#### DIRECTIONS FOR THIS TASK
If an entry below contains an image, drop the image and retype the rest exactly.

#### ENTRIES SUPPLIED
※

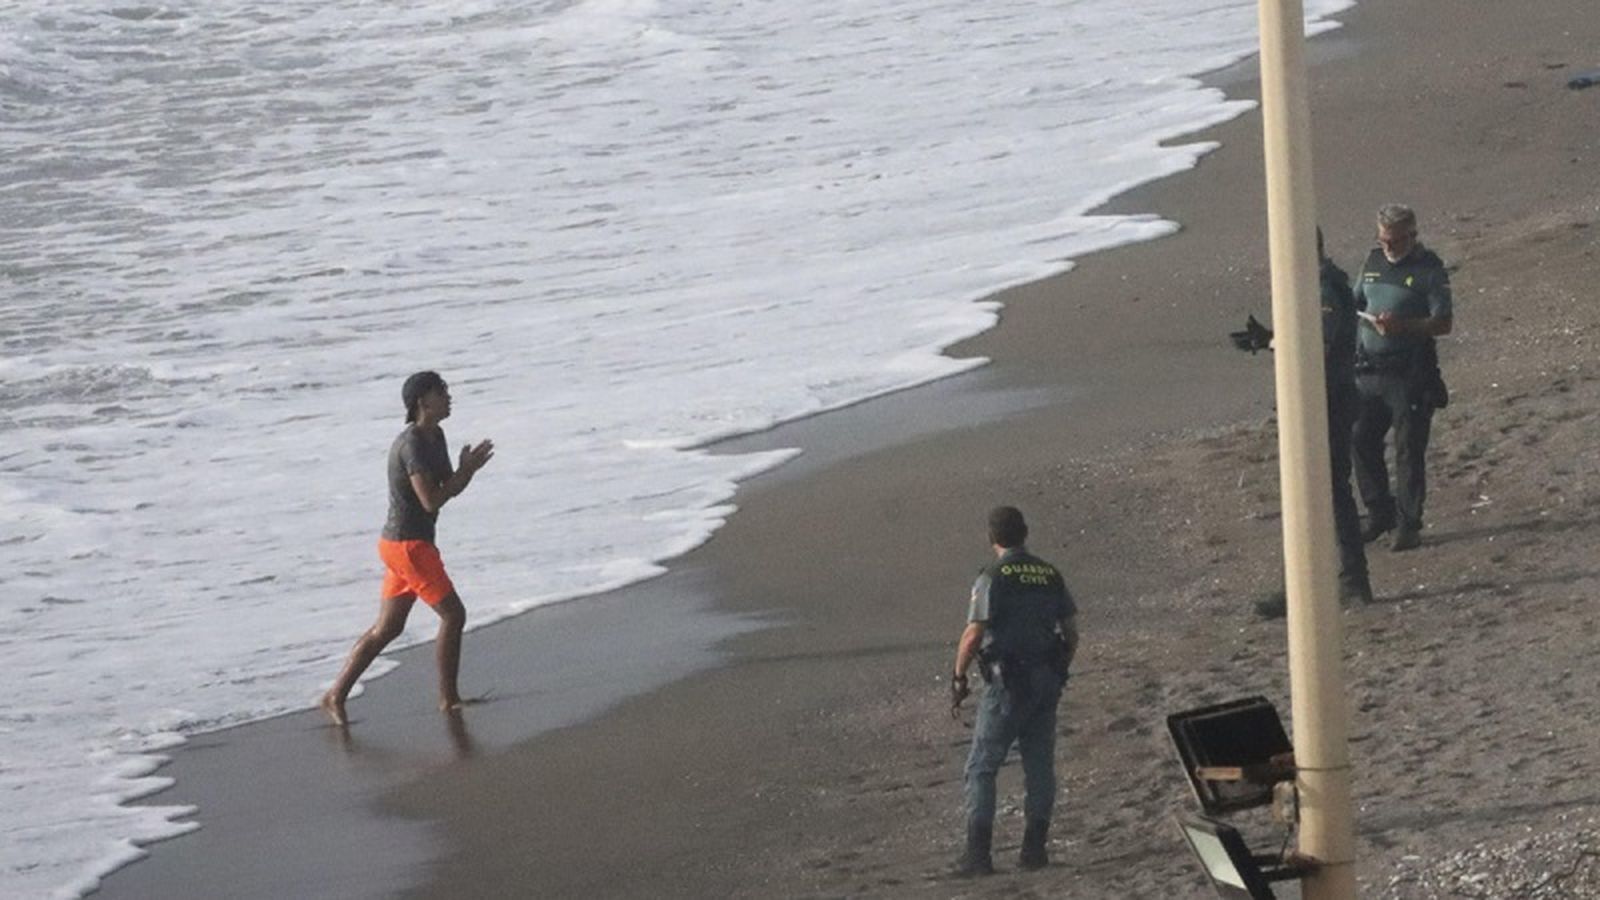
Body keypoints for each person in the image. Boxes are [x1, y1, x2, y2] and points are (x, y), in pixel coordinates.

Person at [321, 371, 495, 726]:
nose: (449, 397)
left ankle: (334, 696)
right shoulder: (412, 445)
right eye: (441, 392)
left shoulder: (436, 435)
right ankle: (448, 699)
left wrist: (467, 471)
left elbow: (447, 488)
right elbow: (431, 500)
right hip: (408, 545)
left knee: (387, 629)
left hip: (402, 544)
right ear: (422, 401)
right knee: (453, 615)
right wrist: (462, 474)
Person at [950, 506, 1078, 876]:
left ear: (992, 538)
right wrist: (1058, 669)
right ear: (1025, 533)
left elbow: (974, 634)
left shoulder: (992, 577)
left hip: (1008, 683)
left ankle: (978, 856)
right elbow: (1072, 634)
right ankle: (1034, 850)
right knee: (1039, 765)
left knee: (982, 766)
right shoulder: (1049, 574)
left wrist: (958, 677)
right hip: (1046, 678)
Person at [1253, 228, 1373, 618]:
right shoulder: (1313, 285)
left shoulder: (1323, 290)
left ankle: (1348, 579)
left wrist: (1277, 344)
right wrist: (1271, 339)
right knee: (1313, 491)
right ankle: (1310, 581)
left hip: (1327, 401)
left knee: (1327, 490)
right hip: (1320, 398)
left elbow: (1317, 348)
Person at [1351, 204, 1453, 552]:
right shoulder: (1372, 262)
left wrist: (1402, 326)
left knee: (1408, 449)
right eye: (1383, 240)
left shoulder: (1429, 269)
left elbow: (1443, 322)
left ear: (1412, 235)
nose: (1388, 248)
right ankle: (1379, 511)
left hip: (1409, 373)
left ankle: (1408, 524)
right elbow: (1355, 303)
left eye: (1394, 241)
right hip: (1369, 370)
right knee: (1360, 438)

※

#### OUTPUT FOR THIS EXERCISE
Body keypoints for each person in the image. Boxes are [x1, y1, x2, y2] and points are (x, y), in pixel coordinates.

Person at [321, 371, 495, 726]:
nose: (449, 397)
left ankle: (334, 696)
right shoulder: (412, 445)
right eye: (441, 392)
left shoulder: (436, 435)
right ankle: (448, 699)
left wrist: (467, 471)
left elbow: (447, 488)
right elbow: (431, 500)
right hip: (408, 545)
left knee: (387, 629)
left hip: (402, 544)
right ear: (422, 401)
right knee: (453, 615)
right wrist: (462, 474)
Person at [950, 506, 1078, 876]:
left ear: (992, 538)
right wrist: (1058, 669)
right ear: (1025, 533)
left elbow: (974, 634)
left shoulder: (992, 577)
left hip: (1008, 683)
left ankle: (978, 856)
right elbow: (1072, 634)
right ankle: (1034, 850)
right knee: (1039, 765)
left knee: (982, 766)
right shoulder: (1049, 574)
left wrist: (958, 677)
right hip: (1046, 678)
Person at [1253, 228, 1373, 618]:
right shoulder: (1313, 285)
left shoulder: (1323, 290)
left ankle: (1348, 579)
left wrist: (1277, 344)
right wrist: (1271, 339)
right knee: (1313, 491)
right ankle: (1310, 581)
left hip: (1327, 401)
left knee: (1327, 490)
right hip: (1320, 398)
left elbow: (1317, 348)
Person at [1351, 204, 1453, 552]:
right shoulder: (1372, 262)
left wrist: (1402, 326)
left knee: (1408, 449)
right eye: (1383, 240)
left shoulder: (1429, 269)
left elbow: (1443, 322)
left ear: (1412, 235)
nose: (1388, 248)
right ankle: (1379, 511)
left hip: (1409, 373)
left ankle: (1408, 524)
right elbow: (1355, 303)
left eye: (1394, 241)
right hip: (1369, 370)
right knee: (1360, 438)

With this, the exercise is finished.